#### OBJECTIVE:
Write out the stretch of the material from the line containing "collector number: 18551" through the end of the material, copying each line as it stands.

Dataset entries:
+ + +

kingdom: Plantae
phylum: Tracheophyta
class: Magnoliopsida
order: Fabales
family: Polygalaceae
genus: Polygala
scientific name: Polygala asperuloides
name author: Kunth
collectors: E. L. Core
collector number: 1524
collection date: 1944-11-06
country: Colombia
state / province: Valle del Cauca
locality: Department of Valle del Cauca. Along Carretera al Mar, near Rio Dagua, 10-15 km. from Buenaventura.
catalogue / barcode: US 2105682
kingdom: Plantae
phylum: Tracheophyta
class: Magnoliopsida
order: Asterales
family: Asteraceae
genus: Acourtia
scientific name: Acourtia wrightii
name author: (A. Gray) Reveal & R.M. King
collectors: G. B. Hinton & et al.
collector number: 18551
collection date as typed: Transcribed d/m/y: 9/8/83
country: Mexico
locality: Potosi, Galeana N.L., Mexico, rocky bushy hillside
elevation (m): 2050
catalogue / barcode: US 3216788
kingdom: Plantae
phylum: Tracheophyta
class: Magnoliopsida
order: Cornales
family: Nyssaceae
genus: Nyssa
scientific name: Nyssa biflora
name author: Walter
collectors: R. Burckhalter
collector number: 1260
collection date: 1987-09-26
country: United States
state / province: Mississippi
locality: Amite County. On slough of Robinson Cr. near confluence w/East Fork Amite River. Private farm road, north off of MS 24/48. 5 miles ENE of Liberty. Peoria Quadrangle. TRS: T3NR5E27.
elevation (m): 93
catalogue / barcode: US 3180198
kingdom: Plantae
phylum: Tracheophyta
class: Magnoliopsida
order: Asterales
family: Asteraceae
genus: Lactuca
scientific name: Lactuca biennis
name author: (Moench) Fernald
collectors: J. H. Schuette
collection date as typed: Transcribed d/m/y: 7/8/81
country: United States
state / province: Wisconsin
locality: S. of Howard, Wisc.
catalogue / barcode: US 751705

+ + +

#### ANSWER TO THE PROBLEM:
collector number: 18551
collection date as typed: Transcribed d/m/y: 9/8/83
country: Mexico
locality: Potosi, Galeana N.L., Mexico, rocky bushy hillside
elevation (m): 2050
catalogue / barcode: US 3216788
kingdom: Plantae
phylum: Tracheophyta
class: Magnoliopsida
order: Cornales
family: Nyssaceae
genus: Nyssa
scientific name: Nyssa biflora
name author: Walter
collectors: R. Burckhalter
collector number: 1260
collection date: 1987-09-26
country: United States
state / province: Mississippi
locality: Amite County. On slough of Robinson Cr. near confluence w/East Fork Amite River. Private farm road, north off of MS 24/48. 5 miles ENE of Liberty. Peoria Quadrangle. TRS: T3NR5E27.
elevation (m): 93
catalogue / barcode: US 3180198
kingdom: Plantae
phylum: Tracheophyta
class: Magnoliopsida
order: Asterales
family: Asteraceae
genus: Lactuca
scientific name: Lactuca biennis
name author: (Moench) Fernald
collectors: J. H. Schuette
collection date as typed: Transcribed d/m/y: 7/8/81
country: United States
state / province: Wisconsin
locality: S. of Howard, Wisc.
catalogue / barcode: US 751705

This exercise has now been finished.